When I was a little girl, Ganesha Chaturthi was very important. We would scurry from house to house to see 21 different idols of Ganesha. We were told by our parents that we would do well in our studies if we succeeded. That may have been their big wish, but for us it was all about getting sweets and kadabu, a very special tasty prasadmade by mothers. So we all dressed up in new clothes, bought to honor the day, and galloped around singing whatever Ganesha songs we knew, even our school anthem.

Of course, not all the sweets made it home. The best ones we ate as soon as we got them. Our excitement knew no bounds. Although Ganesha is worshiped throughout India, Maharashtra specializes in honoring the elephant-headed God of Wisdom. Giant parades with enormous Ganesha idols highlight His annual birthday festival. Smaller clay idols are the most popular image for the average devotee. After worshiping them in the home, they are ceremoniously immersed in rivers or oceans. Years ago, though, families would fashion their own images. Children would hand paint Ganesha's facial features and fancily clothe Him. But now, people say they haven't the time to make the idols. So a commercial industry has sprung up to replace hand-made ones. I recently visited one such factory near Bangalore.
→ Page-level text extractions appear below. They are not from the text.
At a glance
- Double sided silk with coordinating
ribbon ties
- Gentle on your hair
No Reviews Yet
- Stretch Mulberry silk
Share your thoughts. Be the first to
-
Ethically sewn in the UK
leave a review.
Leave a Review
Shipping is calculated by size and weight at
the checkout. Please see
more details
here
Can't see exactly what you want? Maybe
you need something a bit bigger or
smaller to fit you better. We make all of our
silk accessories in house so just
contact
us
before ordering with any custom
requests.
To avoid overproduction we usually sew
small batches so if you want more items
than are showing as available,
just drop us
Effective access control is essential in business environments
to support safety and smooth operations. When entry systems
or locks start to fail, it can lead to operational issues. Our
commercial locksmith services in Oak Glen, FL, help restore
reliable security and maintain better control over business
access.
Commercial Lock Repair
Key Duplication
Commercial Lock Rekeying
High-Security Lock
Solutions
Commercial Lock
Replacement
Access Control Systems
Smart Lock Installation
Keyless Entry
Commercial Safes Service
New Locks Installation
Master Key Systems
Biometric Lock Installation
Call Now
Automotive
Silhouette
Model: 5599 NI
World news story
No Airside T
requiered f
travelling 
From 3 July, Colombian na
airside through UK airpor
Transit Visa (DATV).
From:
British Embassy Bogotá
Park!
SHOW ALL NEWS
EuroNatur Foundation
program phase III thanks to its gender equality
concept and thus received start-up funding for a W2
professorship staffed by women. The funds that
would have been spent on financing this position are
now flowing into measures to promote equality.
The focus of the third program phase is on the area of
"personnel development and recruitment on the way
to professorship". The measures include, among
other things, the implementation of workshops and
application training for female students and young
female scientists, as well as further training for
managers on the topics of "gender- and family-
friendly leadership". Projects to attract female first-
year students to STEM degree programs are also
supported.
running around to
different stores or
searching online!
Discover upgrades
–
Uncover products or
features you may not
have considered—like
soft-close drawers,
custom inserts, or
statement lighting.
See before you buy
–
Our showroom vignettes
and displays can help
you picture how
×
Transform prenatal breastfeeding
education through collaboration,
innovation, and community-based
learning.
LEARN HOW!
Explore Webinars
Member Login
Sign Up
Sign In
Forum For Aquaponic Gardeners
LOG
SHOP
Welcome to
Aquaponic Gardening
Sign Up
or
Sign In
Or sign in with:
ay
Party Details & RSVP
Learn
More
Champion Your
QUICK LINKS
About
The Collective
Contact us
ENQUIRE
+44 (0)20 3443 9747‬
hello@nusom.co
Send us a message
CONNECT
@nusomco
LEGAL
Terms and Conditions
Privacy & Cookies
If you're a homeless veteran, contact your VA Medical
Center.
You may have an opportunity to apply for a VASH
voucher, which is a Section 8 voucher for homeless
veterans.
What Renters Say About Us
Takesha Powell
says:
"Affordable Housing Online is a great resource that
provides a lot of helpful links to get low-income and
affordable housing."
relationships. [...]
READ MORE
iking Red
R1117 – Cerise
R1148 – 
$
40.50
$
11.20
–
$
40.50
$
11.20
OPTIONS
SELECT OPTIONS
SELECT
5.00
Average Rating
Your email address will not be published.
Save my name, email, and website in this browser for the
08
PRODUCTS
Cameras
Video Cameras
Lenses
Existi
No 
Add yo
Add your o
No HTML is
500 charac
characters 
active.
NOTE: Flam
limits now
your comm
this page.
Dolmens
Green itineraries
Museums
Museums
I met the owner Mr. Muninanjappa, who 25 years ago was a vegetable vendor. He told me his story: "Years ago, I would buy a few Ganeshas and sell them during the festival. Gradually I began to make them myself and, by His grace, I am today a leading manufacturer!" Financed by a national bank, his factory churns out Ganesha idols ten months a year, stockpiling them for Ganesha Chaturthi. Besides clay idol makers, he hires a dozen expert papier-maché artisans four months before the festival to make large parade deities.

Large papier maché idols are custom-ordered by different groups, each calling for very unusual designs to catch the public's attention and hopefully win various competitions that idols are entered in. This year, one group ordered, and got, a Ganesha fighting a dinosaur! Jurrasic Park emotion and Ganesha devotion fuse, I muse. "Papier maché idols are a deviation from tradition," admits Muninanjappa, "but with the demand for elephant-sized idols, we have to make them this way."

He lorries in about 80 truckloads of clay, and this year molded the mountain of red dirt into 100,000 idols. After the clay arrives, an inaugural puja is performed to the formless clay before starting work. Then one special idol is made and worshiped by the factory staff. Only then does large-scale production begin. The fifteen artisans I talked with perform puja to Ganesha every day before and after work. "We have to climb over the idols. At times our feet rest on Him, so we seek pardon before we start work and before leaving," said Selvan from Salem. Most of the workers narrate that they see and speak to Ganesha from time to time in their dreams. "We get messages if there is something wrong in our work and the next morning immediately we correct it," shared artisan Isairaj.